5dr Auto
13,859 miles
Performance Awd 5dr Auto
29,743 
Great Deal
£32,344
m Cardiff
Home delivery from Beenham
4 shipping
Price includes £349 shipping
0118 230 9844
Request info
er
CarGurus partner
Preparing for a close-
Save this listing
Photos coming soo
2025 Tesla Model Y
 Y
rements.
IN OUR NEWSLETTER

DIRECTIONS: Copy out the text lines of the items, putting "Ask for details" wherever "Request info" appears and leaving every other line unchanged.

RESULT:
5dr Auto
13,859 miles
Performance Awd 5dr Auto
29,743 
Great Deal
£32,344
m Cardiff
Home delivery from Beenham
4 shipping
Price includes £349 shipping
0118 230 9844
Ask for details
er
CarGurus partner
Preparing for a close-
Save this listing
Photos coming soo
2025 Tesla Model Y
 Y
rements.
IN OUR NEWSLETTER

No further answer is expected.